SOURCE MATERIAL:
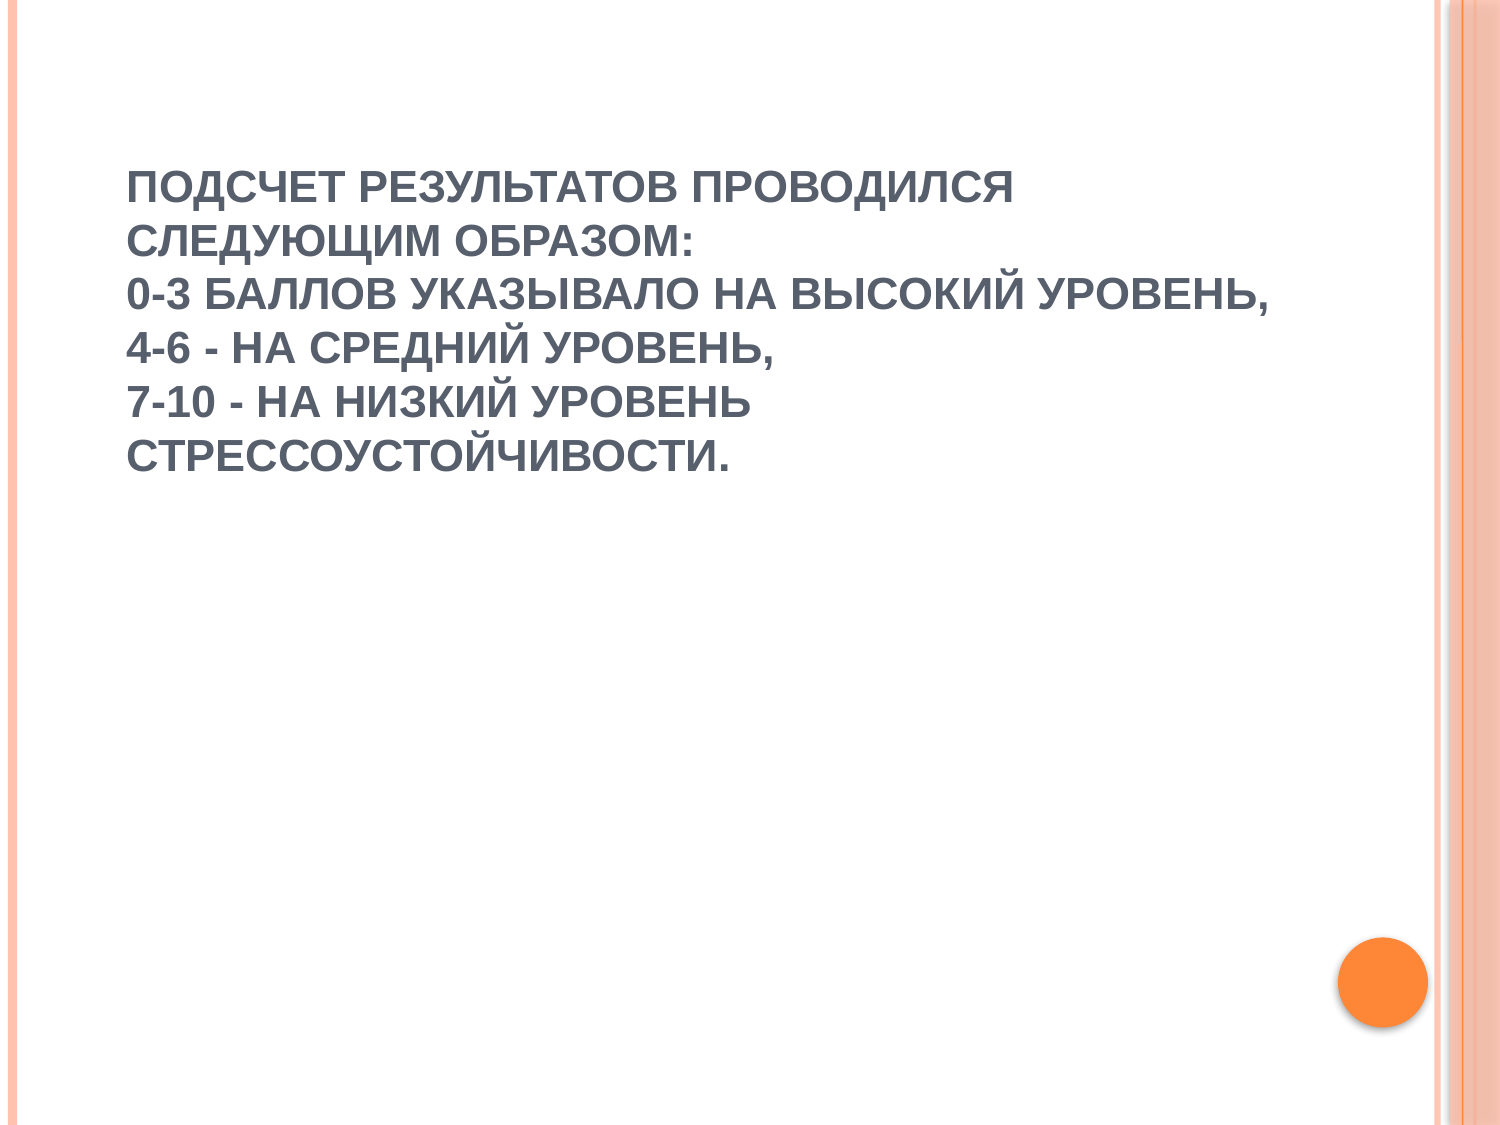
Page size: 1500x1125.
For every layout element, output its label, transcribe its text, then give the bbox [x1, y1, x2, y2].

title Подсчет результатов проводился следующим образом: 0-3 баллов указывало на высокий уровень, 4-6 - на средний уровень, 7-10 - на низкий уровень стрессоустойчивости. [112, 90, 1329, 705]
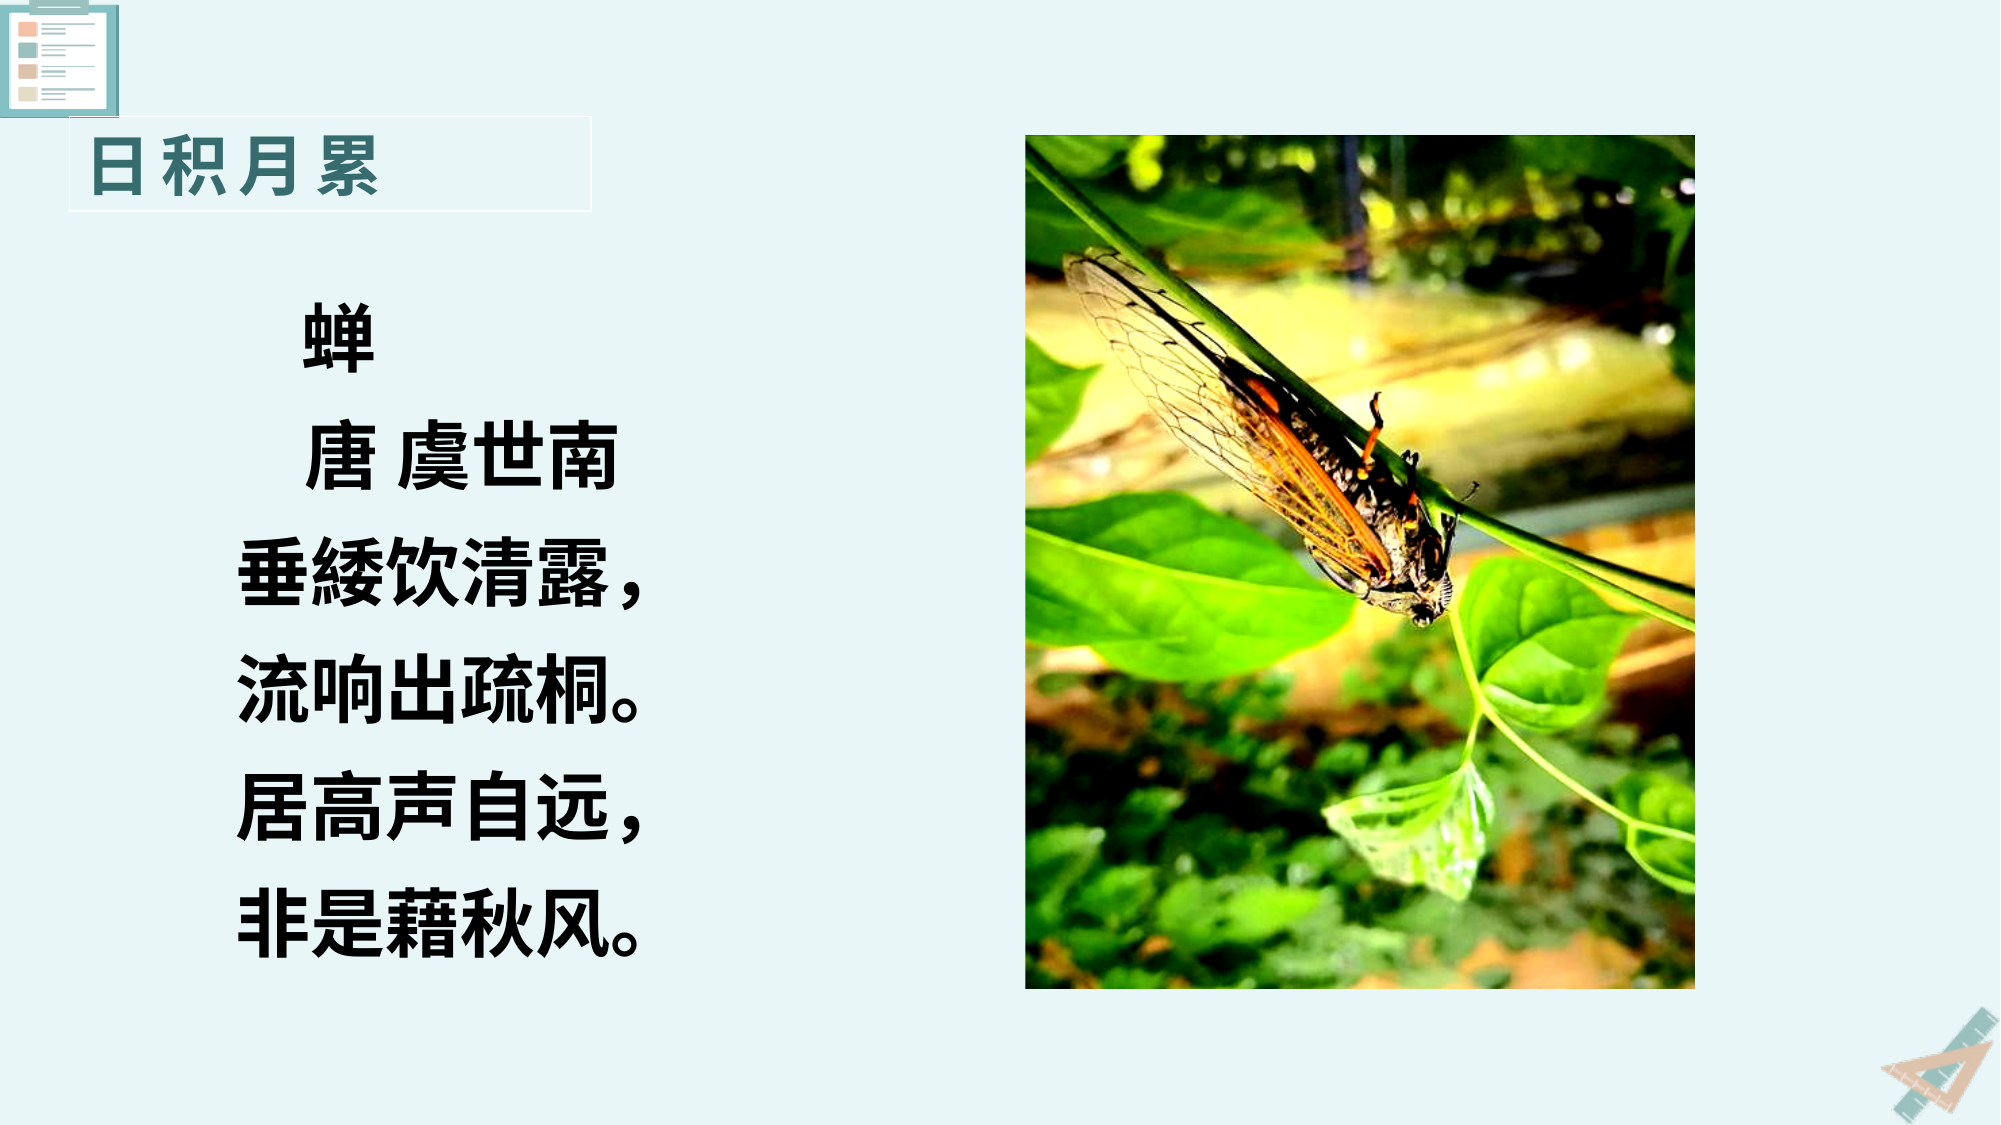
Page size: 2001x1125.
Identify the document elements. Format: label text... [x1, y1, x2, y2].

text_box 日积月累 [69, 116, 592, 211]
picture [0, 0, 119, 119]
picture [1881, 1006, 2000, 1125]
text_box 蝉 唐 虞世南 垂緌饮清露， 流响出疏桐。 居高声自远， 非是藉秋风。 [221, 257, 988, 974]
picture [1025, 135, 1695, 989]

==

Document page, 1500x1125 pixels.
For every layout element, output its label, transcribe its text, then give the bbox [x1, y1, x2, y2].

DESCRIPTION OF THE TASK:
Within the listing, count the lines that contain the word "size", and give the count by itself.

YOUR SOLUTION:
2